**Problems**:
**A)** In the album review, quote the passage that begins at the words "I first came" and stops after the words "Jim Page model.".
**B)** Using the album review, decide whether each statement is true: (i) Jack Warshaw was an accompanist on Frankie Armstrong's first Topic LP; (ii) Warshaw moved from New York to England in the early 1960s; (iii) the review places Warshaw's songwriting in the Woody Guthrie / Jim Page model. For each, answer yes or no and quote the deciding words from the review.
* begin Text excerpt *
JACK WARSHAW & FRIENDS - Misfits Migrants And Murders 
Combine Music 

I first came across Jack Warshaw’s name as an accompanist for Frankie Armstrong on her first Topic LP, Lovely On The Water, in 1972. Then I saw intermittent mentions in Melody Maker’s Folk Pages as a contributor to sessions in the Singers Club at London’s Bull and Mouth, along with Ewan MacColl and Peggy Seeger. This heightened my interest in Mr Warshaw, a New Yorker transplanted to England in the late 60s. The next sighting was his composer credit for If They Come In The Morning by the Men Of No Property on their 1976 album - a song later recorded by Christy Moore with Planxty and Moving Hearts, which in its naked honesty pulls no punches and talks of corruption, surveillance and collusion in a police state. This song proved to me that Jack Warshaw was not only an able multi-instrumentalist, but very much a contemporary socially based songwriter in the Woody Guthrie / Jim Page model.
* end Text excerpt *
* begin Data records *
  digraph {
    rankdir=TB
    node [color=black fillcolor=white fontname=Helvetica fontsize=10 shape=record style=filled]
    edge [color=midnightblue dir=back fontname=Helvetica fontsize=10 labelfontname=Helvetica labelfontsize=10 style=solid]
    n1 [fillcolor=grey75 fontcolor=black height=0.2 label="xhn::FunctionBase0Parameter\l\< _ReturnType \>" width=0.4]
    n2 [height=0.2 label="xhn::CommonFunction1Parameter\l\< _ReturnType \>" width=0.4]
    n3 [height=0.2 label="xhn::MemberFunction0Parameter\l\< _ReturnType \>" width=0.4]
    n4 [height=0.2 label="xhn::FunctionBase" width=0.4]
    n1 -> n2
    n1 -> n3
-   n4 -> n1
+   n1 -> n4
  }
* end Data records *
**Results**:
**A)**
I first came across Jack Warshaw’s name as an accompanist for Frankie Armstrong on her first Topic LP, Lovely On The Water, in 1972. Then I saw intermittent mentions in Melody Maker’s Folk Pages as a contributor to sessions in the Singers Club at London’s Bull and Mouth, along with Ewan MacColl and Peggy Seeger. This heightened my interest in Mr Warshaw, a New Yorker transplanted to England in the late 60s. The next sighting was his composer credit for If They Come In The Morning by the Men Of No Property on their 1976 album - a song later recorded by Christy Moore with Planxty and Moving Hearts, which in its naked honesty pulls no punches and talks of corruption, surveillance and collusion in a police state. This song proved to me that Jack Warshaw was not only an able multi-instrumentalist, but very much a contemporary socially based songwriter in the Woody Guthrie / Jim Page model.

**B)**
(i) Yes: "as an accompanist for Frankie Armstrong on her first Topic LP, Lovely On The Water, in 1972"
(ii) No: "a New Yorker transplanted to England in the late 60s"
(iii) Yes: "a contemporary socially based songwriter in the Woody Guthrie / Jim Page model"